● **Excerpted text**
- Opening Delimiter -

COUCHBASE: A NoSQL database that is designed for flexibility and scalability and can be used for data analysis.

INFLUXDB: A time series database that is used to store and query large volumes of data with high performance and is often used for data analysis.

MEMCACHED: An in-memory cache that is used to speed up web applications by storing frequently accessed data and is suitable for data analysis.

Stack Overflow Survey 2022: Database environments that professional developers have done extensive development work in over the past year, and they want to work in over the next year.

History of DBMS

The concept of a database was made possible by the emergence of direct access storage media such as magnetic disks, which became widely available in the mid-1960s; earlier systems relied on sequential storage of data on magnetic tape.

Hierarchical databases: In the early days of computing, the first DBMSs were hierarchical in nature. These databases stored data in a tree-like structure, with parent-child relationships between records.

- Closing Delimiter -

● **Work request 1**
Answer these questions using the excerpt on database systems.
(a) What kind of database is InfluxDB?
(b) In what period did magnetic disks become widely available?
(c) In what structure did hierarchical databases store data?
● **Work request 2**
Extend the excerpt on database systems with the next part of its history, beginning after its final sentence on hierarchical databases.

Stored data

- Opening Delimiter -

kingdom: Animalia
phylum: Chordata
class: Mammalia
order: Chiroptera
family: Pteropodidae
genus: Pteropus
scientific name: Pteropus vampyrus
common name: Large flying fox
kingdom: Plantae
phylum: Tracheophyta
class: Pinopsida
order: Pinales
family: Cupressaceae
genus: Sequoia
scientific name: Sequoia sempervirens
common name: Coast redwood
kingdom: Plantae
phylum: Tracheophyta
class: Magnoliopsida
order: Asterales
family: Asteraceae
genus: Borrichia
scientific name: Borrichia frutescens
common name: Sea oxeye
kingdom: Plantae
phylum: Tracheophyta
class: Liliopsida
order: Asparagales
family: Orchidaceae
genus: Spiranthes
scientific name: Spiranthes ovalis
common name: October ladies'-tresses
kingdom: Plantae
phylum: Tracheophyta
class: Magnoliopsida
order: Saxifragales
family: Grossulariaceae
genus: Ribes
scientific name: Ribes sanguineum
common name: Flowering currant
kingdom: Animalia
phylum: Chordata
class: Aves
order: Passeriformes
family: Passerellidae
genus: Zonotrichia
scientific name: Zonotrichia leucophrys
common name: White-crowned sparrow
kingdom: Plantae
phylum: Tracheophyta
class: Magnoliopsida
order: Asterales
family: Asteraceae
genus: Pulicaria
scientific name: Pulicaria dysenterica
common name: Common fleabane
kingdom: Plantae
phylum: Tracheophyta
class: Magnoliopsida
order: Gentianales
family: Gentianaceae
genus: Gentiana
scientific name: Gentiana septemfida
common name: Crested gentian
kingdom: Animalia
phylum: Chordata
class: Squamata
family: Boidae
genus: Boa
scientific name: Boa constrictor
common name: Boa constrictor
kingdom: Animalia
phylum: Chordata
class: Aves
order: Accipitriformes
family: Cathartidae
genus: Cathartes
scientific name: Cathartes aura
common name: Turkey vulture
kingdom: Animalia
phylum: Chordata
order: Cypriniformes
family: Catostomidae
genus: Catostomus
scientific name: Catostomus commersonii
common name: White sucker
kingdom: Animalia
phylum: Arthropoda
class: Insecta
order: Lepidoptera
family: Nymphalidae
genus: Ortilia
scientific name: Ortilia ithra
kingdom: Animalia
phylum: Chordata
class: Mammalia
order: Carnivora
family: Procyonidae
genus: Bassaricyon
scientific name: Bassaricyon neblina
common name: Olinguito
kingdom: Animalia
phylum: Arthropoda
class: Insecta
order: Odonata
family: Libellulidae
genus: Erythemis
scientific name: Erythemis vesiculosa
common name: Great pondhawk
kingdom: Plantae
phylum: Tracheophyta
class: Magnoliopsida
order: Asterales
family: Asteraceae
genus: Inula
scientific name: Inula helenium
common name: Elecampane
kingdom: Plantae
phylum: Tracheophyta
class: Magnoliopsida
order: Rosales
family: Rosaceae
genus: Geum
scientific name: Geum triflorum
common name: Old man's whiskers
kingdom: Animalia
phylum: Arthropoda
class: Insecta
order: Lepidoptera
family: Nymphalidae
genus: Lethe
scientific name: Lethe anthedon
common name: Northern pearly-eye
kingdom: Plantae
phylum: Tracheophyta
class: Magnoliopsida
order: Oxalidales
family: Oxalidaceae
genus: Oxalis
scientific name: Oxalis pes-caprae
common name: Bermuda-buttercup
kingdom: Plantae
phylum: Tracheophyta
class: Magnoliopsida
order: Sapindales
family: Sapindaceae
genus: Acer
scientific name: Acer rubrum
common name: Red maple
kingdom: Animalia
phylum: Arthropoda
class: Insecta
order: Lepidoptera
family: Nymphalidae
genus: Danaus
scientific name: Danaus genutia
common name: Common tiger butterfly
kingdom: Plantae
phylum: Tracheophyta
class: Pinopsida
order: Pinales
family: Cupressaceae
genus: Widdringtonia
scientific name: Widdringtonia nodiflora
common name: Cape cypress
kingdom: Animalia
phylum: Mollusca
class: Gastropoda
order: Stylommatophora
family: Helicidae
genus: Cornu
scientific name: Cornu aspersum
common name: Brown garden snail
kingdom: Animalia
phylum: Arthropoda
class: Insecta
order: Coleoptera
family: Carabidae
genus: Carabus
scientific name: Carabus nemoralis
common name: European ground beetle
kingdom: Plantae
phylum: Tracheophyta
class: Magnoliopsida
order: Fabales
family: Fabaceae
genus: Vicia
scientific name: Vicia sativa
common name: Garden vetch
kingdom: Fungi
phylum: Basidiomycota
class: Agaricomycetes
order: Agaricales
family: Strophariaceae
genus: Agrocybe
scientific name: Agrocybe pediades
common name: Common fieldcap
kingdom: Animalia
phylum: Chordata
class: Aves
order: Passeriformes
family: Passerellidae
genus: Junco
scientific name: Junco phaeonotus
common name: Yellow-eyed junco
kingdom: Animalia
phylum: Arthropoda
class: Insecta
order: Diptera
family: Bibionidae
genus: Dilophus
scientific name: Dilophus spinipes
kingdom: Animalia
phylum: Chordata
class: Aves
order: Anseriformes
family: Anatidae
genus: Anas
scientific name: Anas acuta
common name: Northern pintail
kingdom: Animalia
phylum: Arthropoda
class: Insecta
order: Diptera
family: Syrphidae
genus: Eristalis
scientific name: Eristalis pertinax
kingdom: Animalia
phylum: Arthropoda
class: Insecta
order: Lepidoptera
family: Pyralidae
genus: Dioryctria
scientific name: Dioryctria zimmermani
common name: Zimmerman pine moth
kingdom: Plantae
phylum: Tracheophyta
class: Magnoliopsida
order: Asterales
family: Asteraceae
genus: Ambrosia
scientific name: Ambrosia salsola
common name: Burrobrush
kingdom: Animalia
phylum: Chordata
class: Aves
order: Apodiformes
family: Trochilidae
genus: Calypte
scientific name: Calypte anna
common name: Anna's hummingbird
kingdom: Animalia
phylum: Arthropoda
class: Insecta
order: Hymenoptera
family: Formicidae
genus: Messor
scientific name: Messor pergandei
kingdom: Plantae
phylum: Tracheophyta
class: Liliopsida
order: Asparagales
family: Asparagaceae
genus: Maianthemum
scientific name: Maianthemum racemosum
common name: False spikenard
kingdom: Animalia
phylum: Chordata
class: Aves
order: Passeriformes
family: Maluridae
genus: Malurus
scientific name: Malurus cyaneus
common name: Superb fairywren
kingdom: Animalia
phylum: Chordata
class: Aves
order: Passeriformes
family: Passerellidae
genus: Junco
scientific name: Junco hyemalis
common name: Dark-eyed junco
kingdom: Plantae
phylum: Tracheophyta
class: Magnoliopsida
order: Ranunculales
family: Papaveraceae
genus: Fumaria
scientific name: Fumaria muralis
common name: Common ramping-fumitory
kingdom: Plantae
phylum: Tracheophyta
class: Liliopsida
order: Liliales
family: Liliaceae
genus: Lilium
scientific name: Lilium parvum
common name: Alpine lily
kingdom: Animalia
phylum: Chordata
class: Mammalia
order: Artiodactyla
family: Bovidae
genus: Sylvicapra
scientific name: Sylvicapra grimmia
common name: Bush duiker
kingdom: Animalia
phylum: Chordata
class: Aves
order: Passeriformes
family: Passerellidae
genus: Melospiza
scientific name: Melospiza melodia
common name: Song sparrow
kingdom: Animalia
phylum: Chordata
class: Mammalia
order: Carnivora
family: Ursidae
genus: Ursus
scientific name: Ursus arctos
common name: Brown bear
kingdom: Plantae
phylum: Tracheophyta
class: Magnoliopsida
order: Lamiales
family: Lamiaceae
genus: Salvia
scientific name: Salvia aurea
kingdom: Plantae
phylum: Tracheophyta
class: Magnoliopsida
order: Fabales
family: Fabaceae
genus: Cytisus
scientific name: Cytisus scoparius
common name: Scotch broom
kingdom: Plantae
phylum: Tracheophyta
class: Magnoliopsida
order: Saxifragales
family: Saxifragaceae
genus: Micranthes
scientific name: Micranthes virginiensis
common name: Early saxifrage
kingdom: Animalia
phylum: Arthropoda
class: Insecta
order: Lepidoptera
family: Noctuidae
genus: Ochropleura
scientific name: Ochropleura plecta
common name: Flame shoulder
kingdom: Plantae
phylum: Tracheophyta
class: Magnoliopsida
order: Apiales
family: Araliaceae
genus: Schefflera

- Closing Delimiter -

● **Response 1**
(a) A time series database.
(b) The mid-1960s.
(c) A tree-like structure, with parent-child relationships between records.

● **Response 2**
Network databases: In the late 1960s and early 1970s, network databases were developed. These databases allowed for more complex relationships between records, using a network-like structure. This allowed for more flexible data retrieval.

Relational databases: In 1970, Edgar F. Codd introduced the concept of the relational database. This revolutionary approach allowed data to be stored in tables with rows and columns, with relationships between tables established using common fields. This made it easier to query and manipulate data, and the concept quickly gained popularity.

SQL: In the late 1970s and early 1980s, several companies developed their own versions of SQL, each with its own syntax and features. In response, the American National Standards Institute (ANSI) formed a committee to develop a standard version of SQL. The first SQL standard was published in 1986, with subsequent revisions in 1989, 1992, 1999, 2003, 2008, and 2011. SQL became the standard language for interacting with databases, and it is still widely used today.

Object-oriented databases: In the 1990s, object-oriented databases were developed. These databases stored data in objects, which allowed for more complex relationships between records and better support for multimedia data.

NoSQL databases: In the 2000s, NoSQL (Not Only SQL) databases were developed. These databases are designed to handle large amounts of unstructured and semi-structured data, such as social media data or sensor data. NoSQL databases use a variety of data models, including document-oriented, key-value, and graph databases.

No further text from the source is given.